During fracture operations, there is also a lot of work done with geophones. These are usually installed on the surface as intervention operations with geophones requiring much more time than fiber. But overall, they are limited in what measurements they can produce.
Fiber optics can be installed permanently to monitor the treatment and see where the treatment is going. They can also see how microseismic events are directly related to fracture development.
At the same time, you can measure changes in the frac program and make decisions on the fly. You have full data sets—no other tech provides this amount of information.
And clearly Silixa was quite a big disruptor in 2018 when we determined that we could actually make high-quality measurements of strain and microseismic activity in a crosswell setting by intervening with a logging cable rather than having the expense of a permanent cable.
To pick up on that last bit, what’s been your impression on the emerging use of fiber for crosswell strain measurements?
Introducing our fiber-optic sensing-based strain measurements meant a big leap forward. Putting fiber-optic cables in an offset well either permanently or temporarily means that operators can get very precise and reliable information on what is going on in the well during treatment, hence the treatment can be optimized. Also, based on these measurements operators can optimize well spacing.
These measurements cannot be taken with any other instrument, not even with geophones. Also, with fiber optics you can measure the magnitude of events, so the answers you get at the wellsite in real time are very precise and ensure significant cost savings.
Finally, where does fiber technology go from here?

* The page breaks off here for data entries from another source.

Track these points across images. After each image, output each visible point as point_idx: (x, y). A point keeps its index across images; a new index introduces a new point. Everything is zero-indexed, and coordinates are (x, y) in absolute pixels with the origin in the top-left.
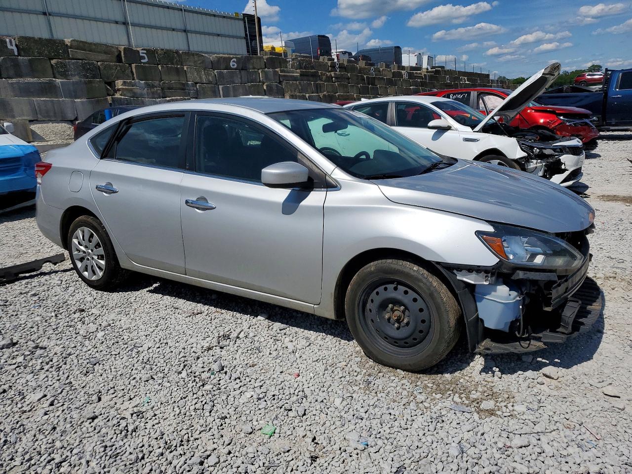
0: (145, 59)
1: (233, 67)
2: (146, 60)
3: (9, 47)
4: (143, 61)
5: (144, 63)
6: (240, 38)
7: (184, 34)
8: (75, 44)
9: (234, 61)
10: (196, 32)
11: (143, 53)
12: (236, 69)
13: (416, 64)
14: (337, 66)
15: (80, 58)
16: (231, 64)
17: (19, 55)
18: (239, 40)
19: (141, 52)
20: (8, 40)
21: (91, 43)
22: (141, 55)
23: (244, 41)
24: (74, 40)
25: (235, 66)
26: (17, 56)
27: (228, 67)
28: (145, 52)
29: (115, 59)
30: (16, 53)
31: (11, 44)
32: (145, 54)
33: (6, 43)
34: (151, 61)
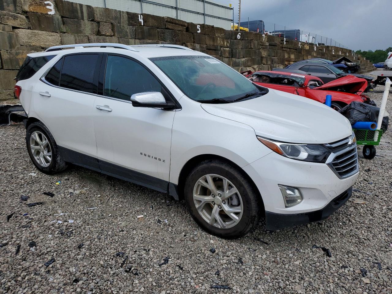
0: (199, 30)
4: (198, 32)
8: (169, 20)
12: (239, 39)
14: (285, 41)
15: (171, 28)
16: (238, 36)
17: (144, 25)
19: (198, 26)
20: (139, 16)
22: (198, 28)
24: (169, 17)
27: (236, 38)
29: (185, 30)
30: (142, 24)
31: (141, 19)
32: (200, 27)
33: (139, 18)
34: (202, 32)
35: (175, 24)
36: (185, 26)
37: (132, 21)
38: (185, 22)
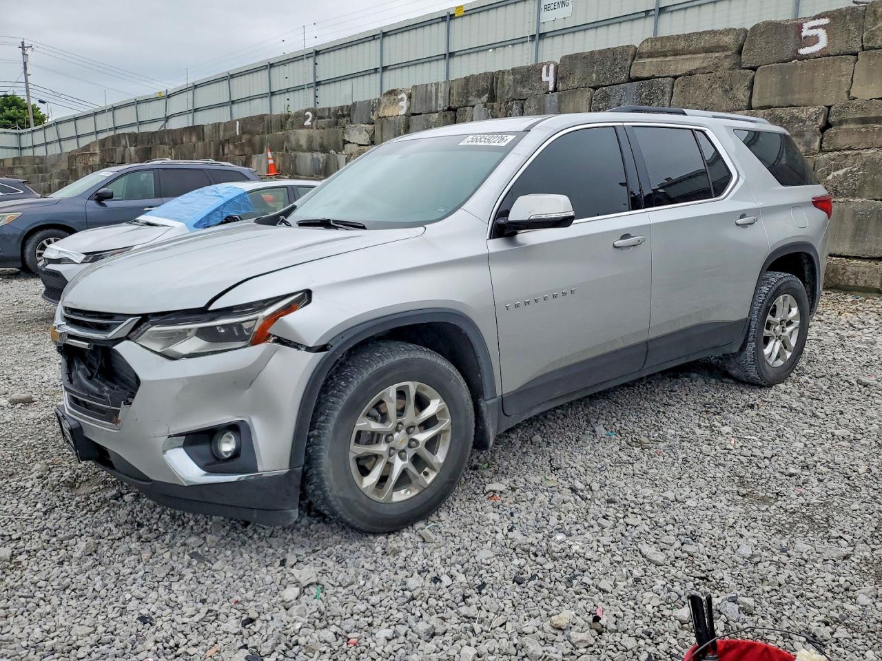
0: (814, 40)
2: (823, 43)
3: (544, 78)
4: (803, 51)
5: (802, 58)
8: (646, 49)
11: (818, 27)
15: (646, 75)
17: (555, 90)
19: (806, 26)
20: (544, 69)
21: (678, 36)
22: (803, 34)
26: (550, 92)
28: (826, 21)
30: (551, 87)
31: (548, 75)
32: (823, 27)
33: (541, 74)
34: (841, 45)
35: (676, 53)
36: (724, 48)
37: (524, 87)
38: (727, 32)
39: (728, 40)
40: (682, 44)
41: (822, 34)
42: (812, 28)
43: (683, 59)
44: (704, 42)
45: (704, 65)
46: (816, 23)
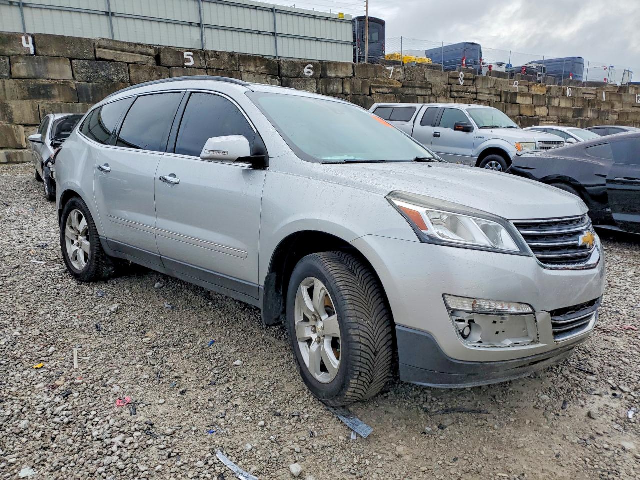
0: (190, 61)
1: (308, 75)
2: (192, 62)
3: (25, 44)
4: (187, 64)
5: (188, 67)
6: (346, 43)
7: (272, 38)
8: (104, 43)
9: (309, 68)
10: (288, 36)
11: (190, 55)
12: (312, 77)
13: (605, 79)
14: (462, 78)
15: (109, 58)
16: (306, 70)
17: (36, 53)
18: (344, 46)
19: (185, 54)
20: (24, 38)
22: (185, 57)
23: (350, 49)
24: (103, 39)
25: (311, 74)
26: (32, 55)
27: (300, 76)
28: (192, 54)
29: (152, 62)
30: (32, 52)
31: (27, 42)
32: (192, 56)
33: (21, 41)
34: (198, 65)
35: (123, 51)
36: (150, 55)
37: (5, 47)
38: (151, 47)
39: (152, 51)
40: (126, 47)
41: (191, 58)
42: (188, 55)
43: (129, 55)
44: (139, 49)
45: (142, 60)
46: (189, 53)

There is still work that needs to be done on quantitative flow measurements and it requires the development of new installation methods so that we can understand the transfer function of free flow in a pipe and what we are measuring with the fiber. But I think people now want engineered metric units that could be directly related to production.
There is also a lot of interest in the low-frequency measurements where we have demonstrated we can create very fine spatial strain measurements. We can use these to monitor production from individual clusters or perhaps even fractures when we look at implied pressure transition effects in a distributed format.
That requires careful planning, good execution during cable installations, a well-designed test, and careful data analysis. Obviously, fiber optics can still provide more information. It’s not just about collecting data but translating it into real applications and quantifying the magnitude of changes—if it is flow, strain, rock displacement, etc.